We’re 0-3 against Texas A&M, and the history of this weird, sickening sentence—I mean, we’re better than Texas A&M—stretches all the way back to October 21, 1911, the first time the two teams met, which was actually the closest Auburn has come to winning. Let’s take a look at it, and refer to a 112-year-old Auburn team as “we” a lot. I know—we rarely investigate Auburn losses. But that’s kind of all we have to work with here. So let’s find some excuses.
Played in Dallas, the game was billed as the biggest in the south that year. One paper even hyped it as the de facto Championship of the South, deeming Auburn the best team in the southeast (pretty standard dope back in the Donahue days), A&M the best in the southwest. That was enough to get 7,000 people to Gaston Park (including scouts from Mississippi State, Baylor, Vanderbilt, and Sewanee, and TCU’s entire team)—pretty stout attendance for 1911, at least below the Mason-Dixon.
Auburn pulled into town the night before with 20 players “handicapped by a train trip of 36 hours.” Not that we were complaining.
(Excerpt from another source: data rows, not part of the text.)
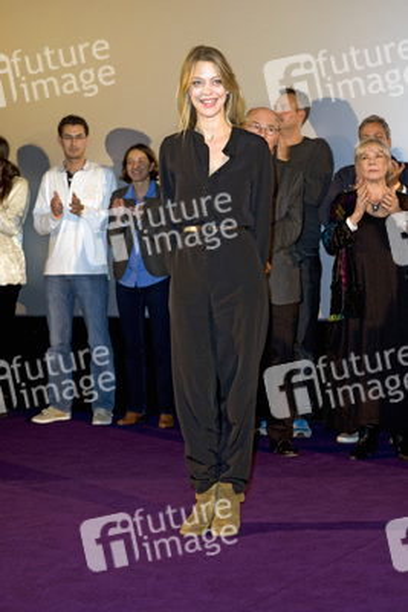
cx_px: 204
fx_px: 1053
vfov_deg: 32.4
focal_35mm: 62
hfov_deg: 21.9
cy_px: 306
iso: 1000
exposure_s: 1/50
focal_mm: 62
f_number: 4.5
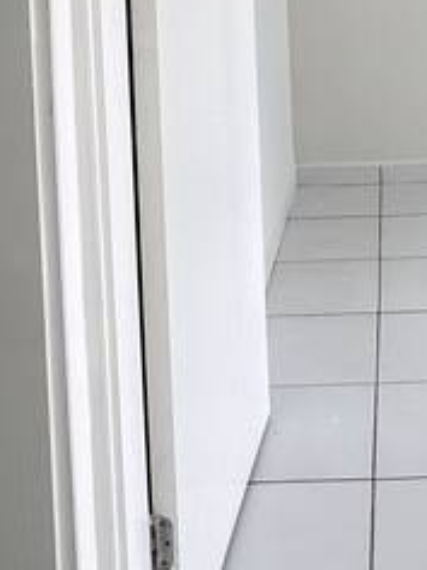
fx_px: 1053
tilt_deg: -0.9
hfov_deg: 22.3
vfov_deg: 26.8
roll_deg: +1.5
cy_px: -116
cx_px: 393
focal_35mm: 64
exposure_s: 1/120
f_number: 2.2
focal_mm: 2.22
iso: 50
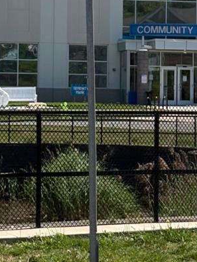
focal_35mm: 197
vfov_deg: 10.0
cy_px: 54
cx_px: 169
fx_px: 1495
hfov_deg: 7.5
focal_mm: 5.96
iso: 32
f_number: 1.6
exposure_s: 1/2994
The undefeated Tigers said they were ready. Ditto the heavier, undefeated Aggies. The press agreed.
“Both teams arrived in Dallas last night, and a better looking bunch of athletes would be hard to find in the entire South,” the Fort Worth Star-Telegram wrote. “The players making up the two teams are not of the old style, beefy, heavy, cumbersome men, which formerly characterized the great college sport, but are hard trained, closely-knit fighting machines, tanned and hardened by tests of healthy manhood.”
Soon they’d be muddied by tests of healthy manhood. There’d been heavy rains. The field was a swamp. That didn’t help with the fumblitis that had hampered the Tigers all season, and that the Atlanta Constitution predicted could cost Auburn the game. They were right. We fumbled. We fumbled a lot. We’d be driving, we’d fumble. We’d force them to punt, we’d fumble. We lost, 16-0.
The Farmers scored in the first quarter, and twice again right at the end. Their coach, Uncle Charley Moran, said before the game that he’d knew his team would win. That’s fine. Coach speak didn’t exist at the time. They were all pretty blunt.
But afterward, they acted as if they’d won with pure “straight football,” i.e. nothing fancy and desperate like a forward pass. Uh, your first touchdown was on a forward pass. I don’t know what straight football meant in Texas in 1911, but in Dixie, forward passes were still basically the girl pushups of football, especially when they were perpetrated in the first quarter when you still had plenty of time to see if you could score points on the ground like a man.
So to summarize, I’m pretty positive Auburn’s first loss in the series can be attributed to: 36 hours on the Southern Pacific (and almost certain distraction during a stop in Sodom and New Orleans), mud, cowardly forward passes, pretty much zero fans, and, oh, given what we now know about its incubation period, contracting Typhoid, or at least something close enough to Typhoid to knock several of our stars out of commission for the next few games (including the trip back to the Lone Star State to play Texas a few weeks later) and have us shopping for tiny caskets because everyone thought the Little Irishman was a goner.
So to re-summarize: The Aggies’ possibly poor hygiene may have nearly killed our coach.
Let’s beat the hell out of Texas A&M.